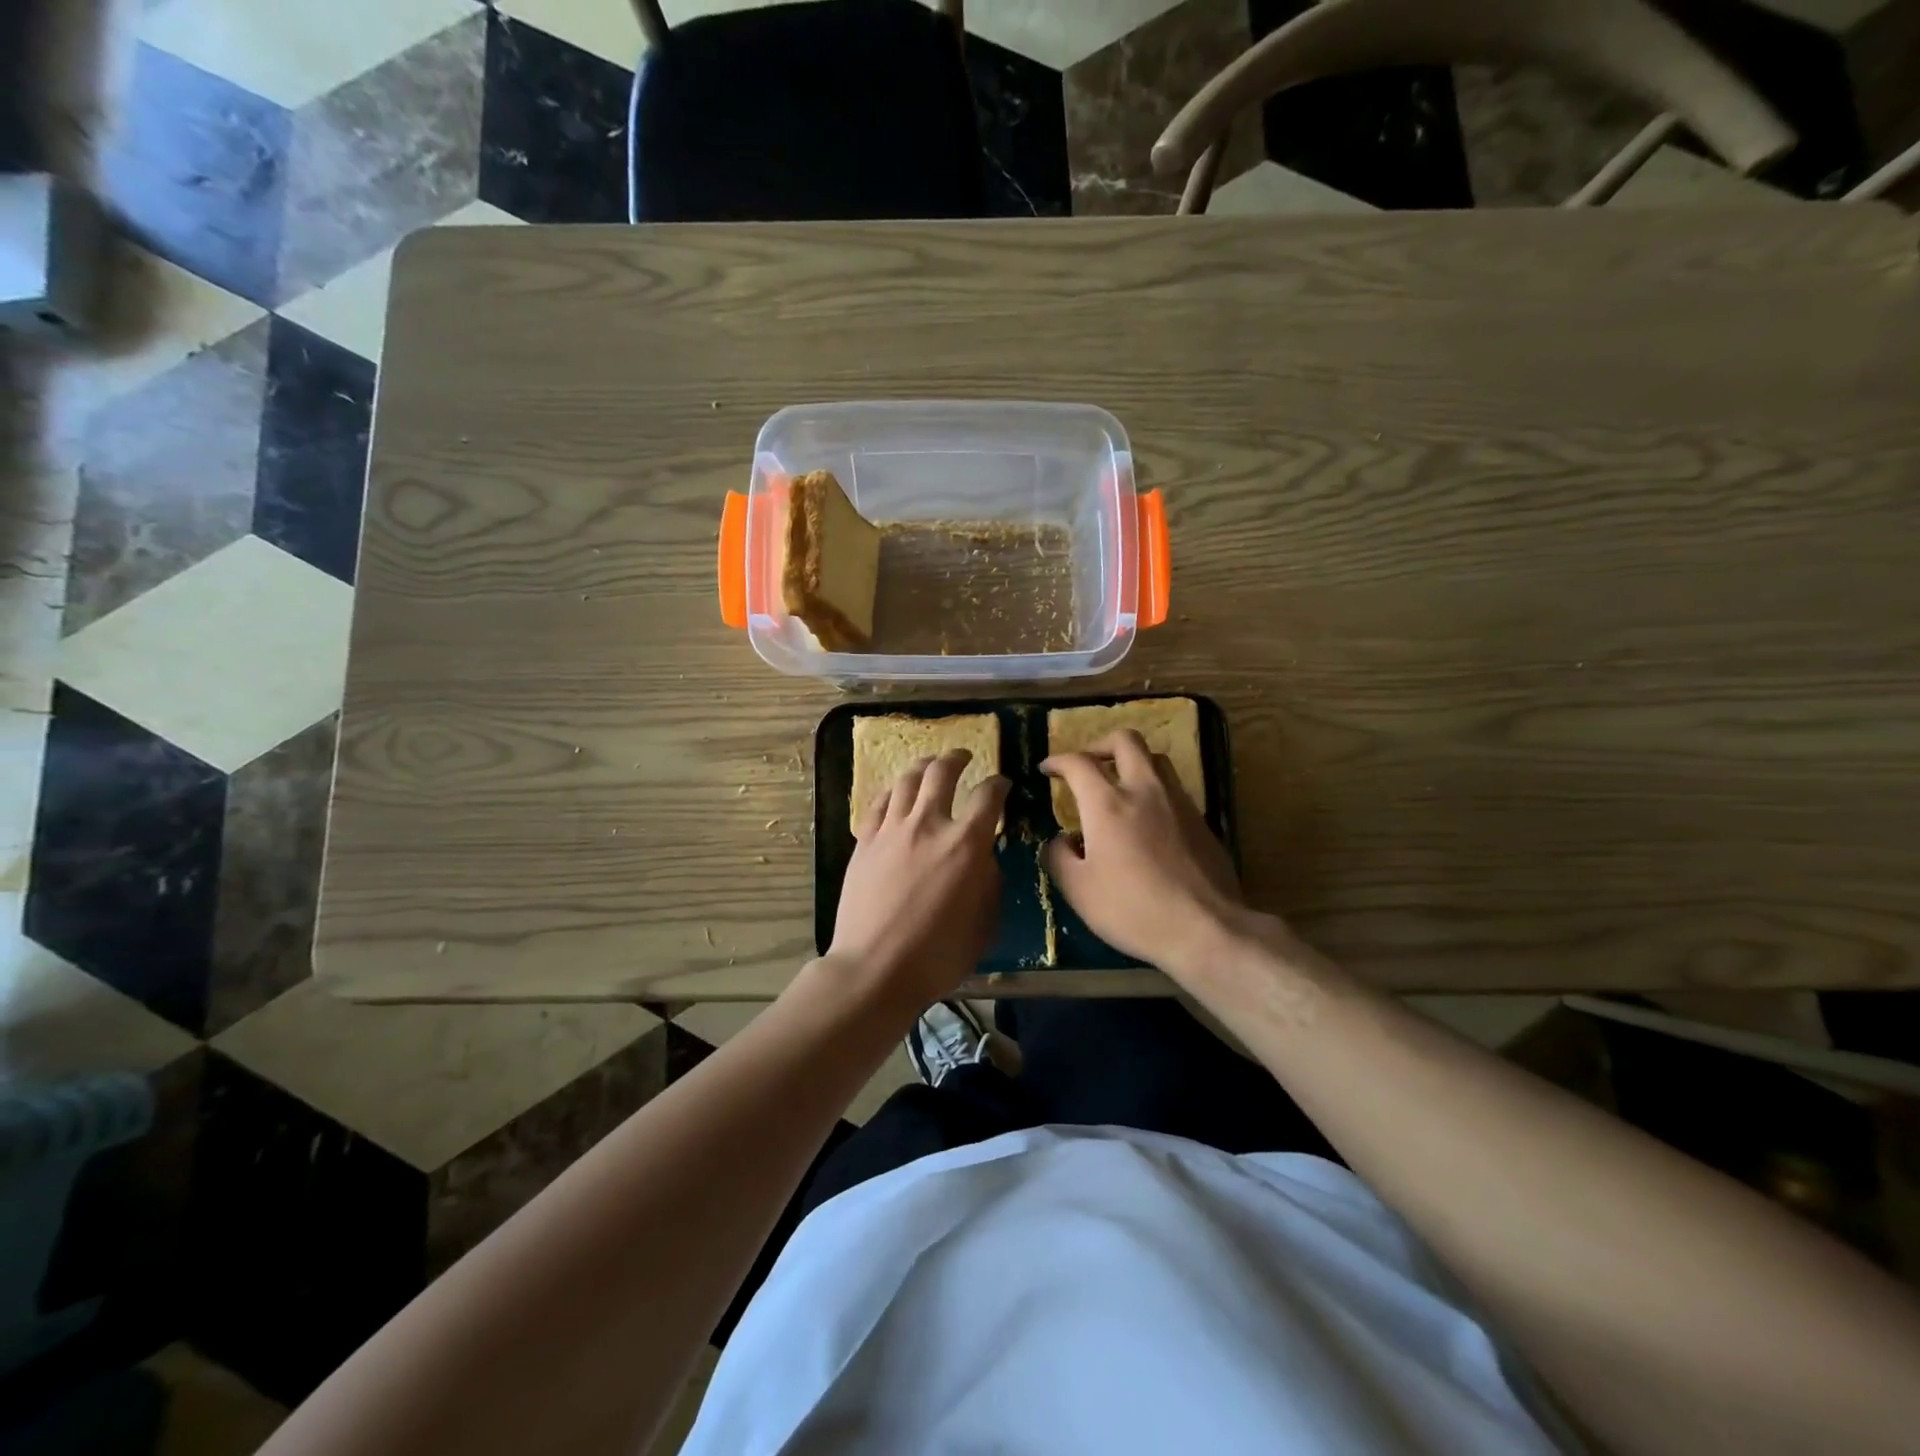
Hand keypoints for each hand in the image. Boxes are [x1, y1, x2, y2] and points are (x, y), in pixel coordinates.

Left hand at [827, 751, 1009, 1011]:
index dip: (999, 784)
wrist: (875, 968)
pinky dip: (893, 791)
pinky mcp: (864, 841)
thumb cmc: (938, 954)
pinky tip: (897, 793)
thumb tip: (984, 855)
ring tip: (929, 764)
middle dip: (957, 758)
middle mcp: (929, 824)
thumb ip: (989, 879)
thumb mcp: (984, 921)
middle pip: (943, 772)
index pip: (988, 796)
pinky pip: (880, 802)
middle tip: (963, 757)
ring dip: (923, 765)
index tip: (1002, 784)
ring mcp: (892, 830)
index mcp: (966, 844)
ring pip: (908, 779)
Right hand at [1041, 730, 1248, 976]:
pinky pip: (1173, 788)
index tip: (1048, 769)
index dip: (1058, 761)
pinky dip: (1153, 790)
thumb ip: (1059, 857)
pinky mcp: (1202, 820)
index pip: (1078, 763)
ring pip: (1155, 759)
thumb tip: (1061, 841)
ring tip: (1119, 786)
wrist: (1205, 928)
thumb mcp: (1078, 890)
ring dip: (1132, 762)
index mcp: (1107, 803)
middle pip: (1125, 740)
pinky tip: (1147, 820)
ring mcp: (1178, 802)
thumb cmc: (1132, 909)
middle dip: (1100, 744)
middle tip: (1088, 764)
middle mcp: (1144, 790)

* * *

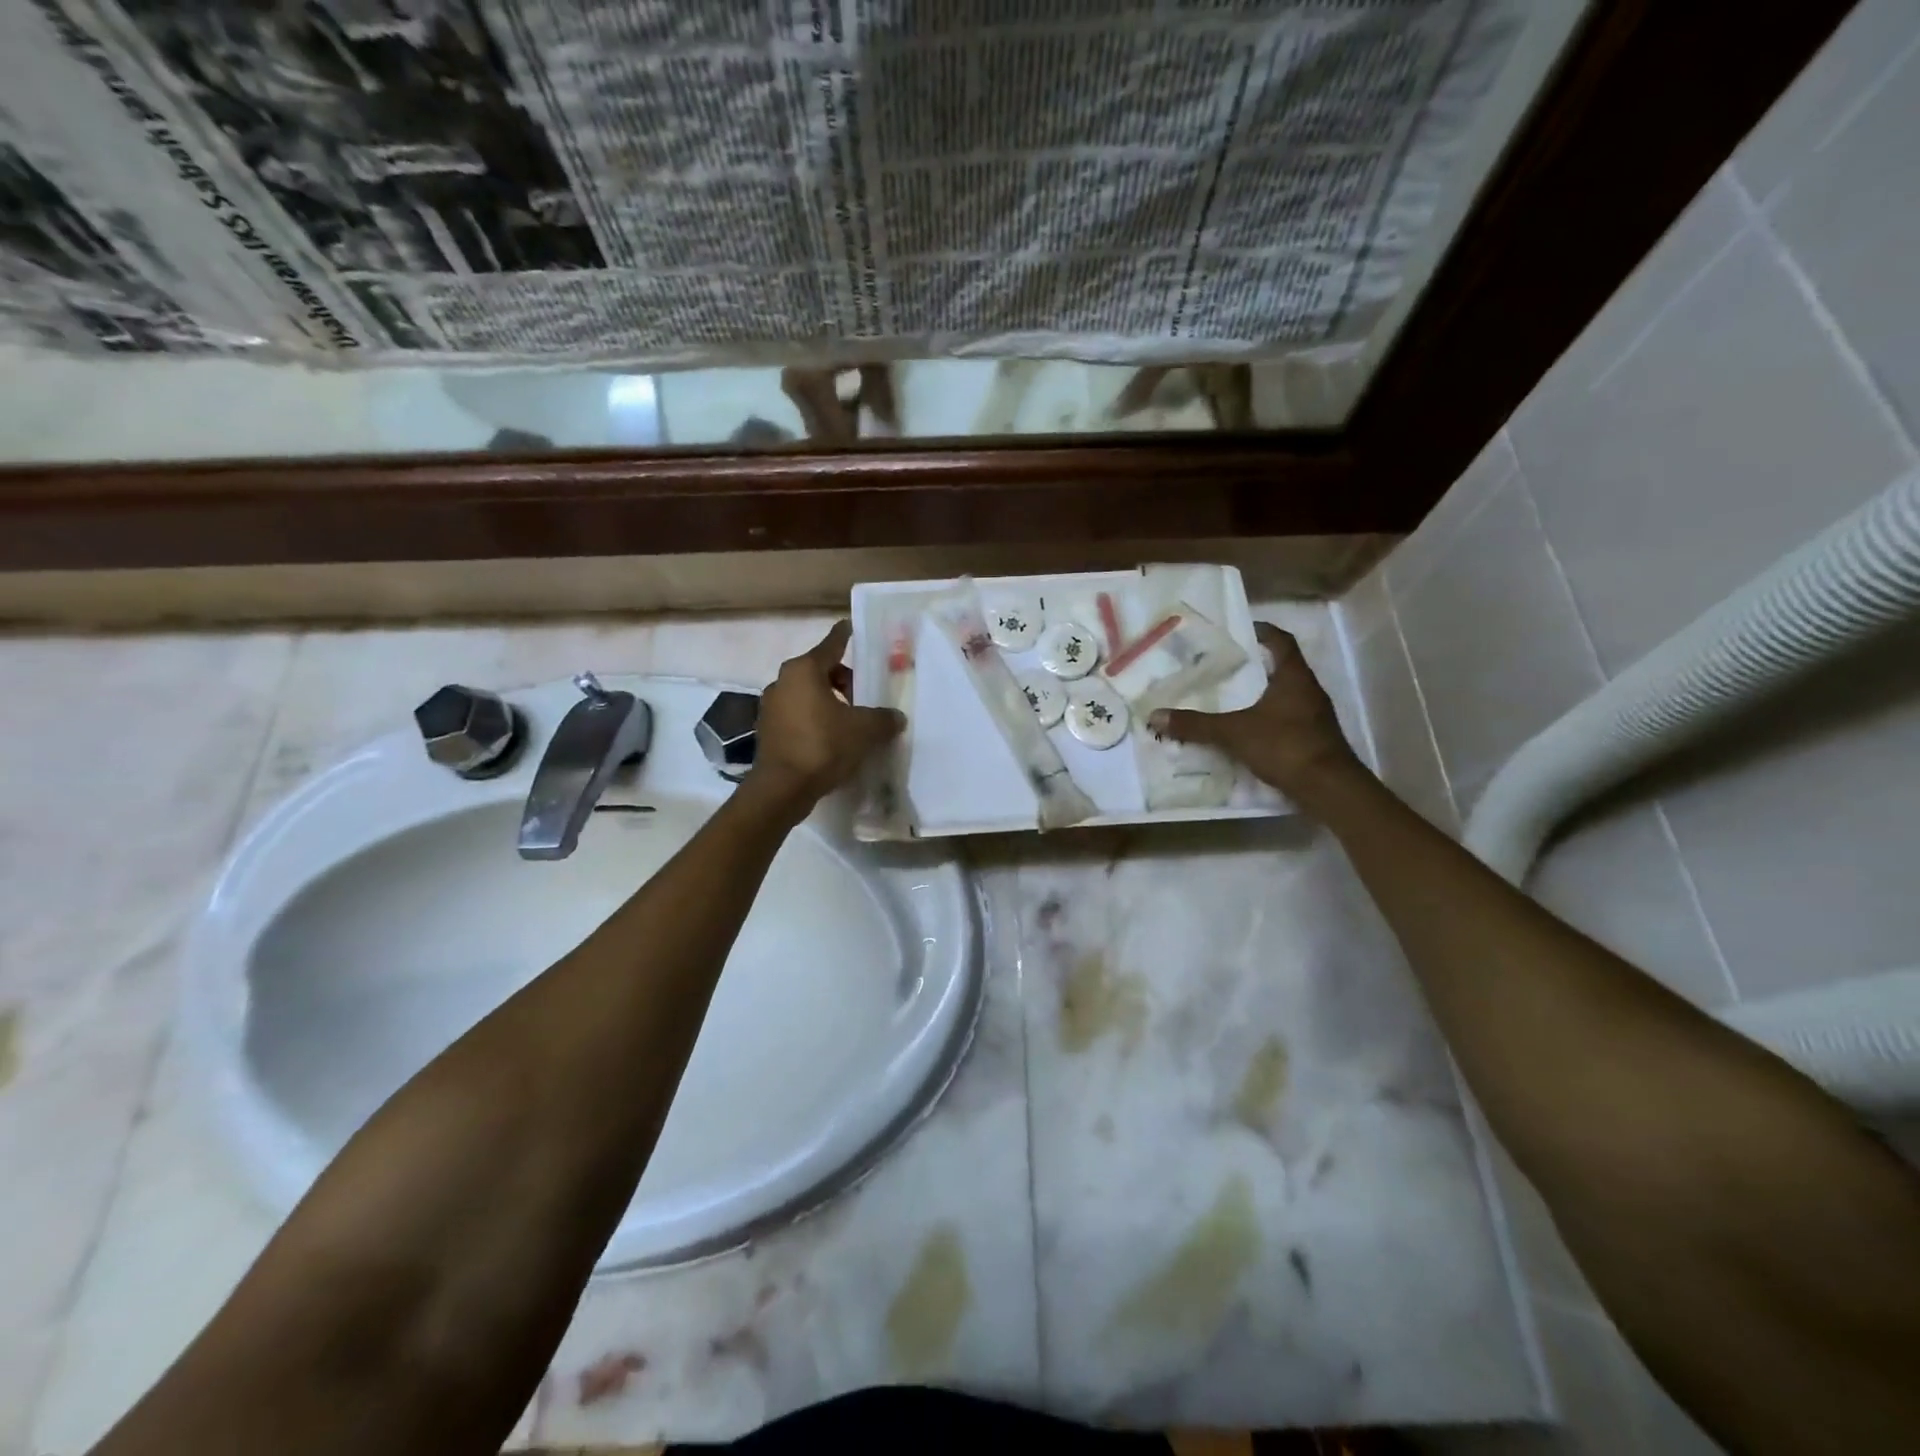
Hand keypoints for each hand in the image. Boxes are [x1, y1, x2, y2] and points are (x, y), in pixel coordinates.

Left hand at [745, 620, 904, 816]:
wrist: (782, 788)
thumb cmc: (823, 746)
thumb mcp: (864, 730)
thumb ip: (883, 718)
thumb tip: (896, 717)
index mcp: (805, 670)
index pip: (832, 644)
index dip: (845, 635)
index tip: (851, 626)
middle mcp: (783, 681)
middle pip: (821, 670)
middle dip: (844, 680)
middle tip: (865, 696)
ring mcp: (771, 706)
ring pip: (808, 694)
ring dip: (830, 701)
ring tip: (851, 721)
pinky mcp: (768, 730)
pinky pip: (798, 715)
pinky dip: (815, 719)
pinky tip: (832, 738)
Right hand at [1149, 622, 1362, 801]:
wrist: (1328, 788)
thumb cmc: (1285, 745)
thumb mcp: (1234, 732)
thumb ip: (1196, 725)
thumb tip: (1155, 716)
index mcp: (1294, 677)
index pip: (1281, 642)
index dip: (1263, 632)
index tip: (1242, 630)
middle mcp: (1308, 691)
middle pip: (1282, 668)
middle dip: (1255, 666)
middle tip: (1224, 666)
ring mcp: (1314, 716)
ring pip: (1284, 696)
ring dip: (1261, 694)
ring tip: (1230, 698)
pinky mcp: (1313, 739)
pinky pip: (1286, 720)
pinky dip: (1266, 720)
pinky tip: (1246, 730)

---

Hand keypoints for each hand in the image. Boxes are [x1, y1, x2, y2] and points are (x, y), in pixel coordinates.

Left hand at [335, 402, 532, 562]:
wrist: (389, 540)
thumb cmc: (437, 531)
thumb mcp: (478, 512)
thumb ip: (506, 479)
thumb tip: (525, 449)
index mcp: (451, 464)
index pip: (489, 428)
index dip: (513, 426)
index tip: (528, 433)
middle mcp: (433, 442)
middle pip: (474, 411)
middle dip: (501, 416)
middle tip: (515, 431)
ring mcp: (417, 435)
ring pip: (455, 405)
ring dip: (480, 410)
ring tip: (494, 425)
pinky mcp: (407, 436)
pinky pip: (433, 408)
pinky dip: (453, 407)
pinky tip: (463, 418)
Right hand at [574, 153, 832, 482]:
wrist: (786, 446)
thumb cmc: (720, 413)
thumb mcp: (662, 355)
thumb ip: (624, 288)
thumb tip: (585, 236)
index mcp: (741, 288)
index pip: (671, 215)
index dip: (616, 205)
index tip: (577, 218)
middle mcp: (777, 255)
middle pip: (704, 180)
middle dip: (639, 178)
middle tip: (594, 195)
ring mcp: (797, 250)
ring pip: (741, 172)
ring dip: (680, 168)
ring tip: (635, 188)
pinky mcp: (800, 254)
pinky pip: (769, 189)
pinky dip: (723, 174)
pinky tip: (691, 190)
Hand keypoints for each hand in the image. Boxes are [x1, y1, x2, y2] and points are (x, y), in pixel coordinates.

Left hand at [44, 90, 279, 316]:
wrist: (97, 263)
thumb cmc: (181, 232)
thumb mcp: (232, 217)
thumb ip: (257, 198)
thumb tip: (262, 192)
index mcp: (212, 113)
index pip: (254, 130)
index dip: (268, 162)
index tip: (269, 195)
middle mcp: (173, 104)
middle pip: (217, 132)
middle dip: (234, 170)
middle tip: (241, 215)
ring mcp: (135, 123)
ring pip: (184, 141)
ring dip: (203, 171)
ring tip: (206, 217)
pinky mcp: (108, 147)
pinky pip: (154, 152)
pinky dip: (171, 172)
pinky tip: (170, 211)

**Task requirements**
Please give back exactly the lines of the listing above that run from the one containing "wrist: (389, 540)" through the one containing "thumb ip: (624, 288)", and only those.

**Response for this exercise**
wrist: (389, 540)
thumb cmc: (437, 531)
thumb mcp: (478, 512)
thumb ip: (506, 479)
thumb tip: (525, 449)
index mcp: (451, 464)
index pip: (489, 428)
index dip: (513, 426)
index tip: (528, 433)
middle mcp: (433, 442)
middle pip: (474, 411)
middle dip: (501, 416)
middle tip: (515, 431)
ring mcp: (417, 435)
ring pip: (455, 405)
ring dip: (480, 410)
ring tip: (494, 425)
pinky mcp: (407, 436)
pinky pip: (433, 408)
pinky dip: (453, 407)
pinky tip: (463, 418)
Right hand at [574, 153, 832, 482]:
wrist: (786, 446)
thumb cmc: (720, 413)
thumb mcp: (662, 355)
thumb ip: (624, 288)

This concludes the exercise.